*Exercise requirements:* Each line from the one that contains "282 23 24.86" to the end of the material must be set down exactly, and no line before it.

== The data

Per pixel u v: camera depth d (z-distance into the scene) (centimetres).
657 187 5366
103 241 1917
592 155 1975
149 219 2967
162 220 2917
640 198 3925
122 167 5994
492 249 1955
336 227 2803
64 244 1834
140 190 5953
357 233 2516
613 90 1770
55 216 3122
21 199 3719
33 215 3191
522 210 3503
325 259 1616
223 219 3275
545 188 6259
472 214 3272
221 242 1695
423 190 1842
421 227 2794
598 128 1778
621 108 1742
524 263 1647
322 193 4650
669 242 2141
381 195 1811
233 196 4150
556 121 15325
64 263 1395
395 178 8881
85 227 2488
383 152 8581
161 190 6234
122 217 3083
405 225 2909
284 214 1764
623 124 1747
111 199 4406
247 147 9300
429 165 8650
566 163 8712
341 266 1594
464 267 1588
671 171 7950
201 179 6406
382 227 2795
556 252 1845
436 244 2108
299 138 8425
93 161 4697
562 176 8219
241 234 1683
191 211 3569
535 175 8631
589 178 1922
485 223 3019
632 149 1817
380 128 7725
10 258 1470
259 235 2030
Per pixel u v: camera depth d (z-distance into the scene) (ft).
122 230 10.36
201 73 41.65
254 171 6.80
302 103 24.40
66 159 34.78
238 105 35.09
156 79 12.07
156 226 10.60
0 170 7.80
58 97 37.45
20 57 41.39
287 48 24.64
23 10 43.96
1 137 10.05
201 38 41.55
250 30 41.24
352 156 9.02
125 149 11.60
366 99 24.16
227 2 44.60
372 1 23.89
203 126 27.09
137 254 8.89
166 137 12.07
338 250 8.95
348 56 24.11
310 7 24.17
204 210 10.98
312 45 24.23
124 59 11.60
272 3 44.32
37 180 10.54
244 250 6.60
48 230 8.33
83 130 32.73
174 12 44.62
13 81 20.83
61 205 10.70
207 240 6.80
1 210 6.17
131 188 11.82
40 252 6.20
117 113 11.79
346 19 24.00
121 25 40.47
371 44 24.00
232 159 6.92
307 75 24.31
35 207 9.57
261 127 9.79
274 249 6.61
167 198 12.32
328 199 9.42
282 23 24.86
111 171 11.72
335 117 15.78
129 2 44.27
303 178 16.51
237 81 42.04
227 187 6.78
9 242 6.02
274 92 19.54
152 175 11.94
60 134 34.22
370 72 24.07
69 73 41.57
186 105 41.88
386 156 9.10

====

*Response to the exercise:*
282 23 24.86
111 171 11.72
335 117 15.78
129 2 44.27
303 178 16.51
237 81 42.04
227 187 6.78
9 242 6.02
274 92 19.54
152 175 11.94
60 134 34.22
370 72 24.07
69 73 41.57
186 105 41.88
386 156 9.10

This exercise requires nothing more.